Gin, Scotch Liqueurs
Andrew Bohrer (Spirits Director, Vinum Importing)
I like drinking neat gin in the afternoon; I feel that very few modern gins taste good at room temp, but this is how you can really enjoy the subtle herbal flavors and what I like to think of as a “pastry dough sweetness.” The go-to gins for me are Plymouth, for its dreamsicle-like quality, and Hedge Trimmer from Sun Liquor because it smells like a spring day. I also like scotch-based liqueurs—Drambuie 15 and Dunkeld Atholl Brose are two amazing ones. Drambuie 15 is simply on a base of 15 year old scotch and it drinks like an amazing cocktail on its own or like something clearly from a fantasy novel that Vikings fought wars over. A brose is a traditional Scottish Rx for aches, pains, or general enjoyment. It consists of oatmeal, honey, scotch, herbs and spices, and Dunkled Atholl brose is spiked with eucalyptus to give it a bit of an amaro-like flavor.

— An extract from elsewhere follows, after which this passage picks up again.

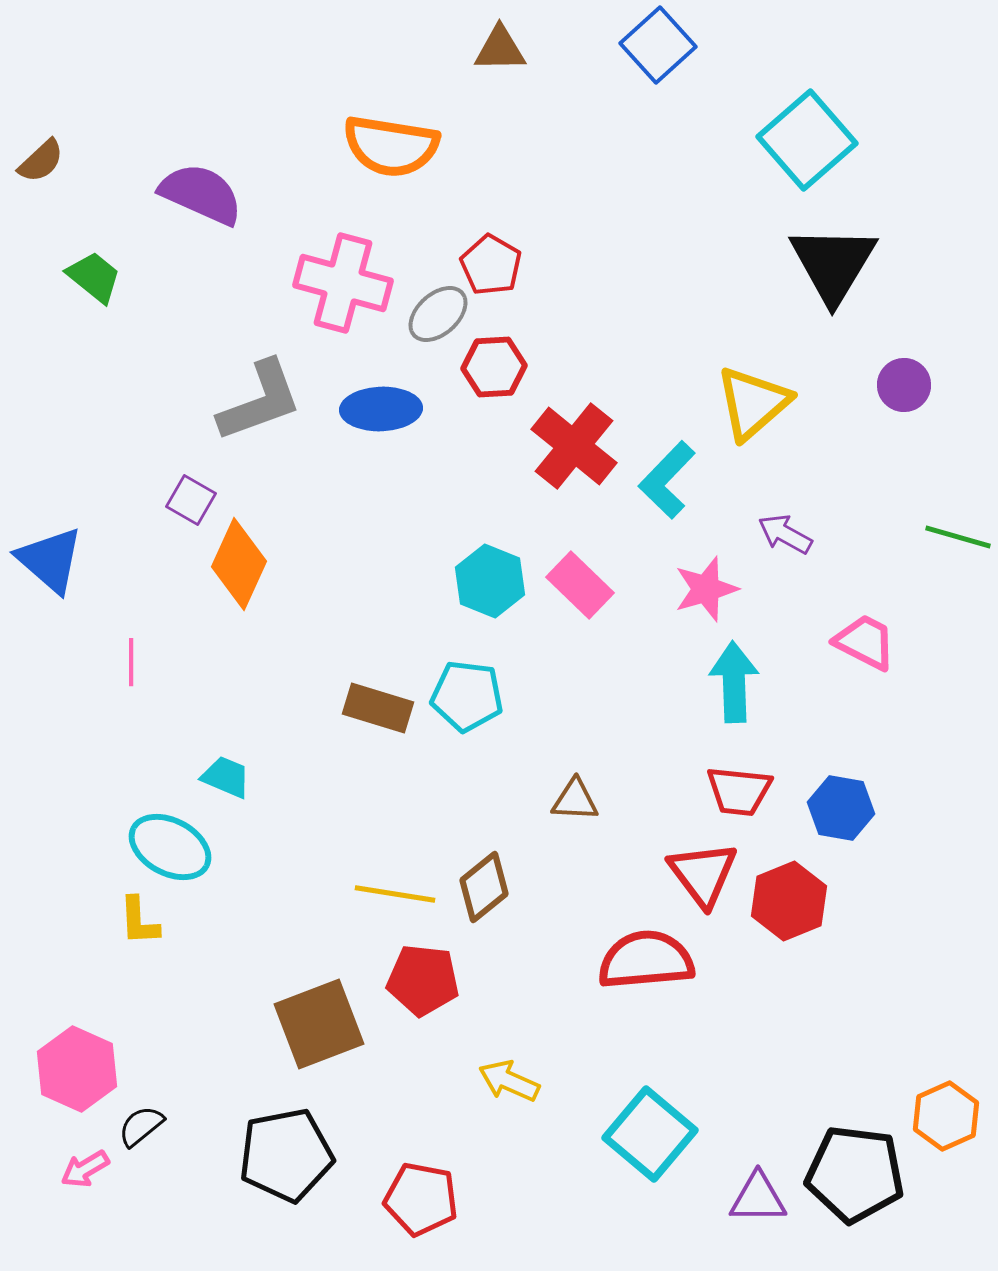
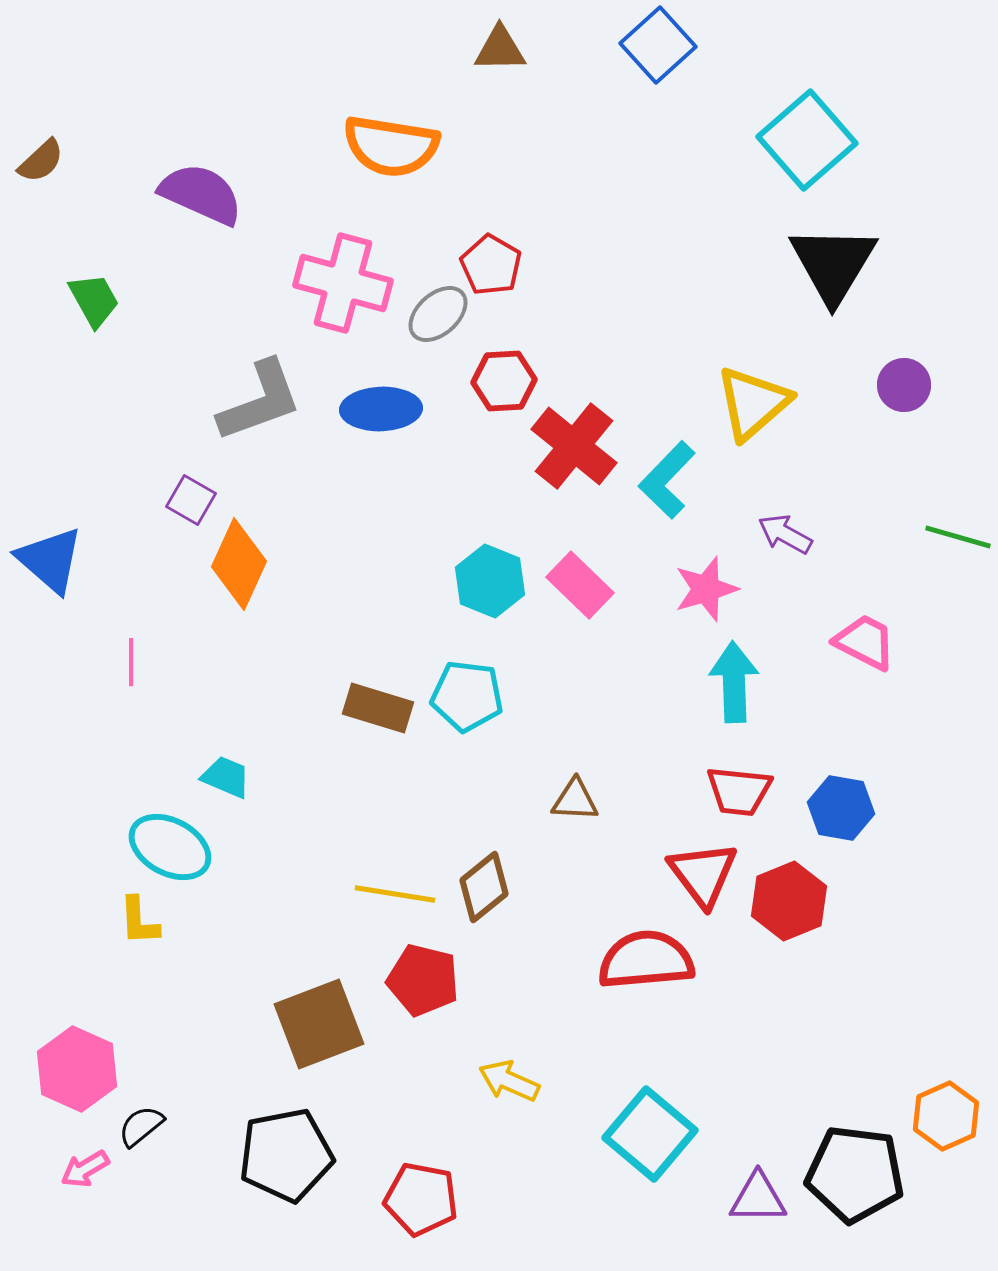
green trapezoid at (94, 277): moved 23 px down; rotated 22 degrees clockwise
red hexagon at (494, 367): moved 10 px right, 14 px down
red pentagon at (423, 980): rotated 8 degrees clockwise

A.J. (Seattle magazine, Spiked Punch)
It’s funny how many Manhattans get ordered with a particular bourbon, but with no care to the vermouth, because the sweet (or Italian) vermouth can make the drink. But outside of a famous moment in the movie Groundhog Day, we in the U.S. rarely drink sweet vermouth by itself. It Italy, you’ll find many enjoying it neat or on the rocks, with folks there touting favorite brands like we do favorite beers. This makes sense, as each has its own herbally flavor, with varying degrees of sweet- and bitterness, going well before or after a meal. To prove my point, try a flight of sweet vermouths, starting with the patriarch of the line, Carpano Antica, then moving through other Italian hits Punt e’ Mes and Cocchi di Torino.